I received an email question recently about the relative efficiency of naalbinding and knitting.
Many of the very experienced naalbinders I know find it as fast as knitting, but all of the novice naalbinders find it much slower.
I don’t know of any formal study of the subject, but how about an informal survey? If you both naalbind and knit, please leave a comment here (at stringpage.com, please, even if you normally read the LJ feed), and tell me:
How long you’ve been knitting?
How long you’ve been naalbinding?
Your thoughts about the relative speed as you practice them.
Any other comments.
I’m curious!
3 responses to “Naalbinding speed?”
I learned knitting and naalbinding about the same time 3 years ago. I do them approximately the same speed.
Knitting: I learned to knit as a child (back in the early 1970s, eek!), but haven’t even attempted to knit in years and have pretty much forgotten what little I knew.
I first tried nalbinding about 5 or 6 years ago. I taught myself with Sigrid Briandotter’s “Nalbinding Made Easy” book. I managed to make a hat for myself that didn’t look too awful, bogged down in trying to make a pair of mittens, and didn’t try again until about two years later. I got about halfway through one mitten and bogged down again. I’ve been meaning to make another effort, but got a new job and haven’t had the time to concentrate.
How fast am I? Once I reacquaint myself with the stitch I know, pretty fast. (It only took me a few weeks, working no more than an hour at a stretch, to finish my hat; there’s a picture of me wearing the hat here: http://www.pinterest.com/pin/511440101404209409/ I never got familiar enough with knitting to be really fast at it, so I don’t have a basis for comparison there. I will say that the only slow part of nalbinding is joining new threads. I still don’t have a method for doing that that works consistently.

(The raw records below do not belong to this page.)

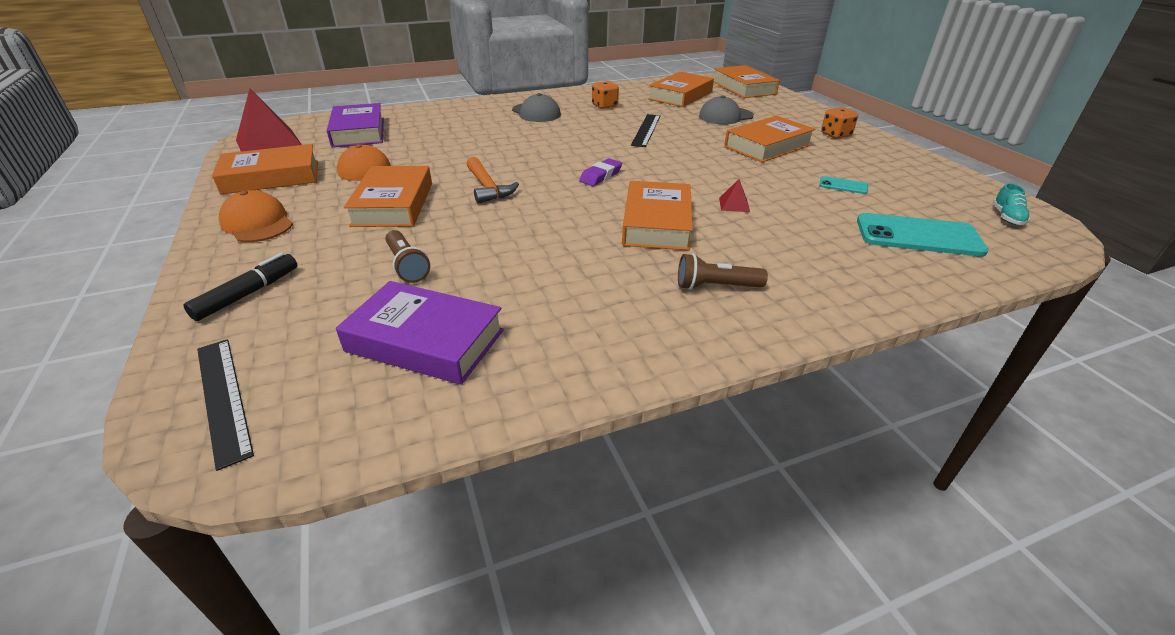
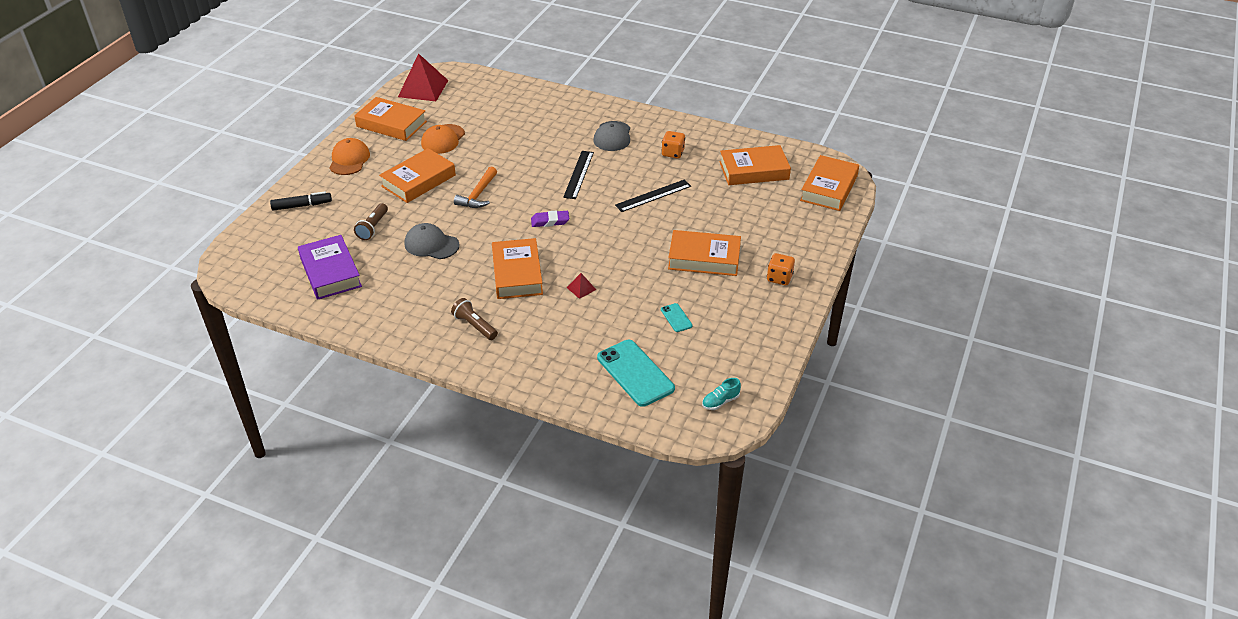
camera: 45 degrees right, 5 degrees up
black ruler [197,339,254,471] -> black ruler moved to [563,151,594,199]
purple book [327,103,384,147] -> none
orange book [622,181,693,251] -> orange book turned 60 degrees counterclockwise [492,238,543,299]
grey cap [699,95,754,124] -> grey cap moved to [404,223,460,259]

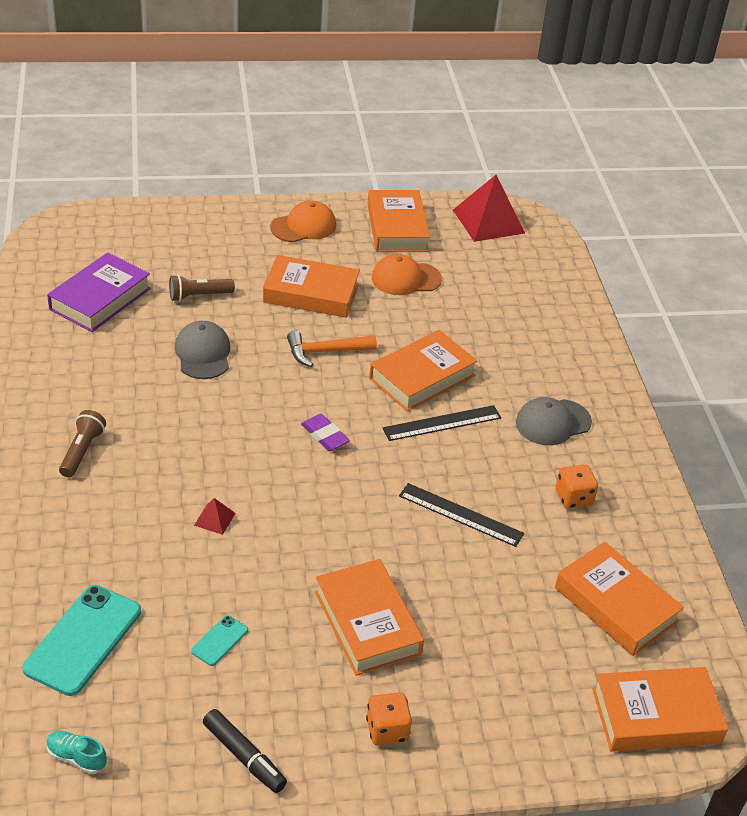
camera: 55 degrees right, 0 degrees up
black marker [270,191,332,211] -> black marker moved to [203,709,287,793]
orange book [492,238,543,299] -> orange book moved to [369,330,478,411]

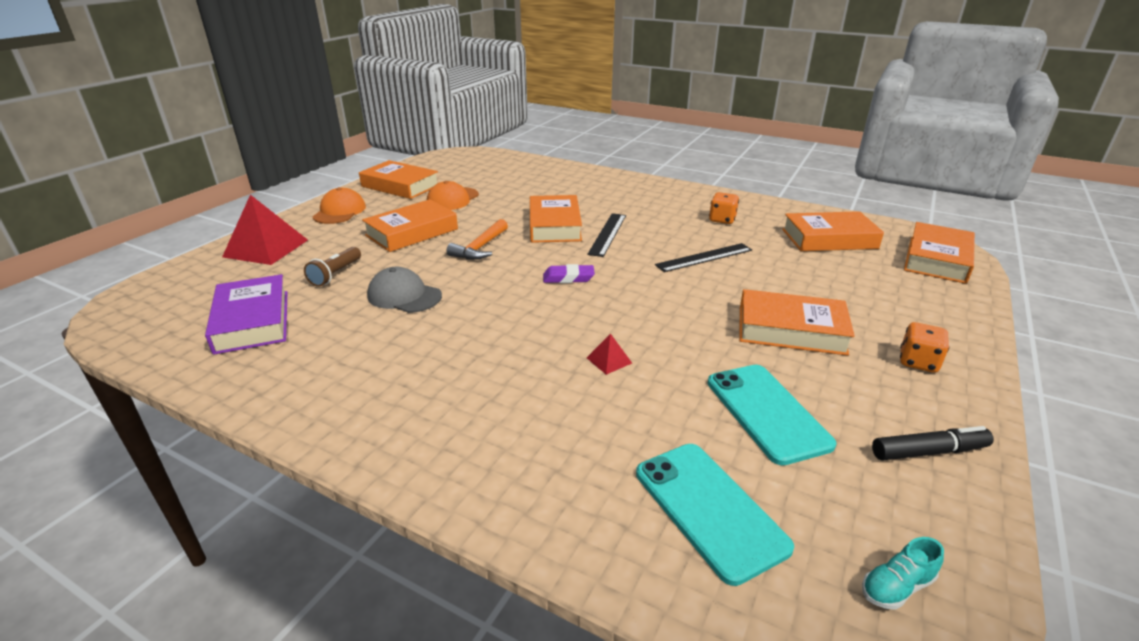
camera: 50 degrees left, 10 degrees down
brown flashlight [59,410,106,477] -> none
turquoise phone [191,615,248,666] -> turquoise phone [708,365,836,465], size x2.12
red pyramid [453,175,525,242] -> red pyramid moved to [222,195,308,265]
grey cap [516,397,592,445] -> none

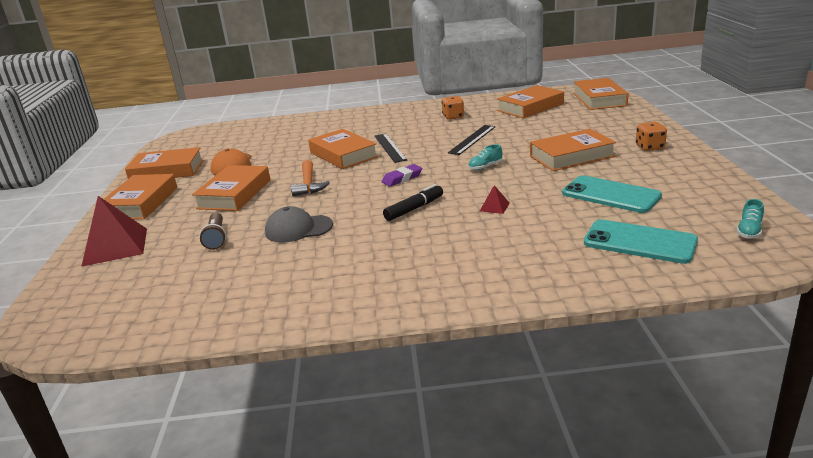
camera: 30 degrees left, 5 degrees down
purple book [205,274,287,355] -> none
orange cap [312,187,366,224] -> orange book [104,174,177,219]
black marker [872,426,994,461] -> black marker moved to [383,184,443,221]
none -> turquoise shoe [468,144,502,170]

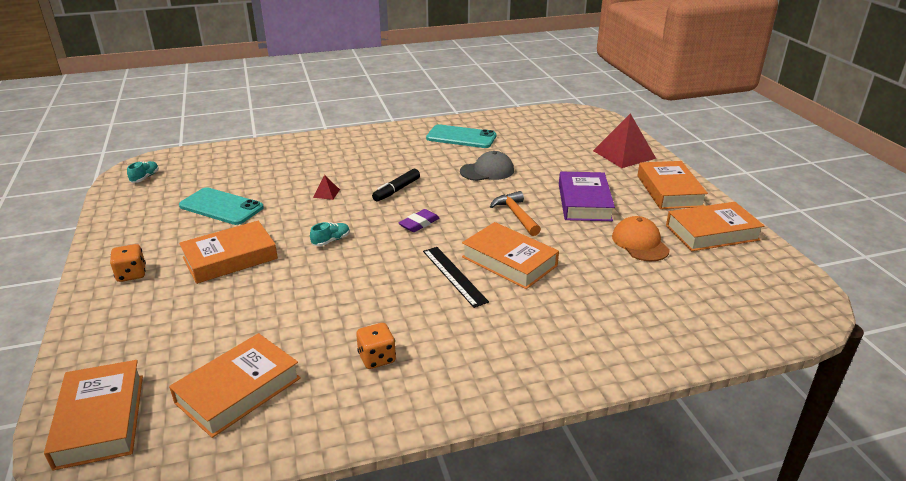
camera: 165 degrees right, 5 degrees up
orange book [192,165,271,211] -> purple book [559,172,615,221]
brown flashlight [199,212,226,250] -> none
black ruler [448,125,496,155] -> none
turquoise phone [584,220,698,264] -> turquoise phone moved to [426,124,497,148]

Is this enlightening? Amusing?
Learned to knit in school late 1960s. Did knit once in a while when the mood or a pattern grabbed me. Restarted seriously when the internet hype on knitting started.

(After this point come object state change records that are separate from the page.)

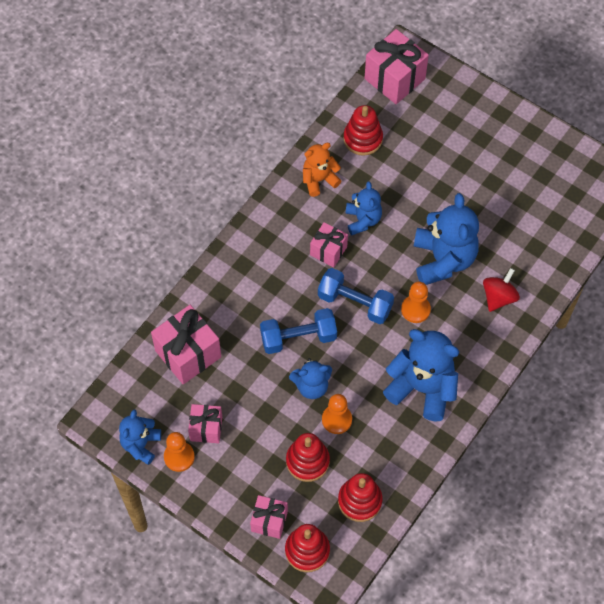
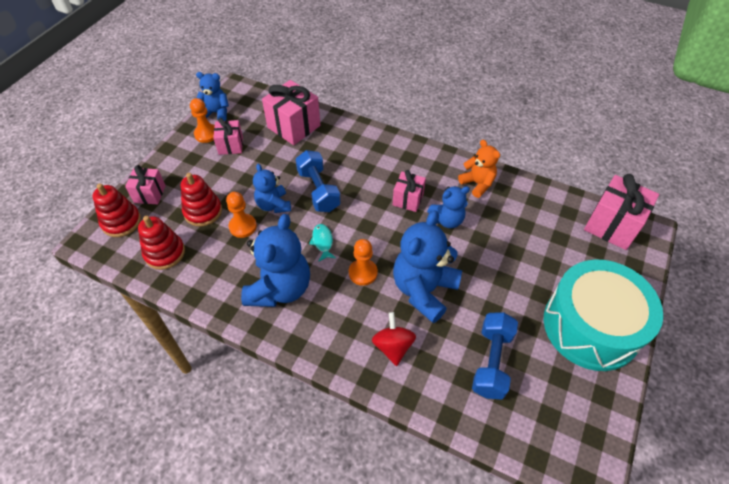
camera: 80 degrees right, 10 degrees down
blue dumbbell [318,268,394,324] -> blue dumbbell moved to [472,312,518,400]
red stacking toy [343,105,383,156] -> none
blue teddy bear [414,193,479,285] -> blue teddy bear turned 135 degrees clockwise [393,210,462,323]
red spinning top [483,268,520,312] -> red spinning top turned 120 degrees counterclockwise [372,312,416,366]
none -> turquoise fish [309,224,336,261]
none -> turquoise drum [543,260,663,371]

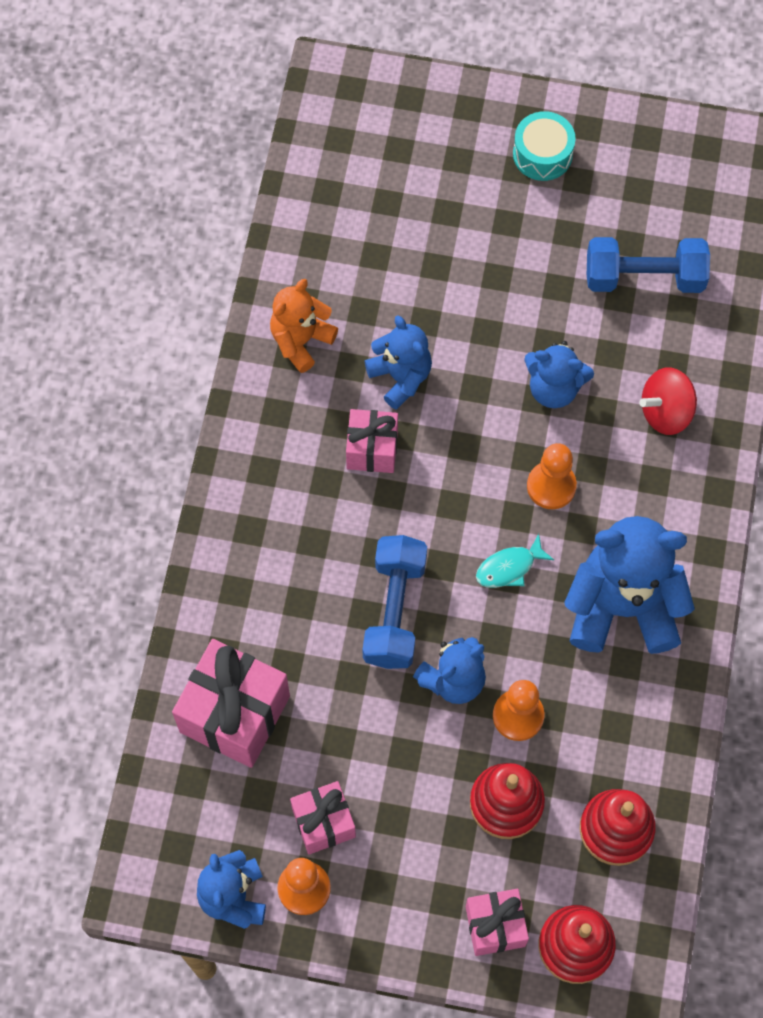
camera: 105 degrees left, 15 degrees up
blue dumbbell [295,150,341,212] -> blue dumbbell turned 45 degrees counterclockwise [363,535,427,669]
blue teddy bear [393,210,462,323] -> blue teddy bear [524,341,594,408], size x0.58
turquoise drum [543,260,663,371] -> turquoise drum [513,111,576,181], size x0.42
pink gift [584,174,659,250] -> none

Learned nalbinding after Guido Gehlhaar, the German tablet weaver got me interested in Viking techniques, around 2004.
For me nalbinding often goes faster, since most of the stitches are bigger, less rows in a centimetre than with knitting for socks. My latest nalbinding socks took forever though. They were done in a 5 loop twisted stitch ( http://www.en.neulakintaat.fi/90 ) with thin sock yarn.
Besides, knitting hurts my shoulders after a short while, so I can do more nalbinding per day than knitting.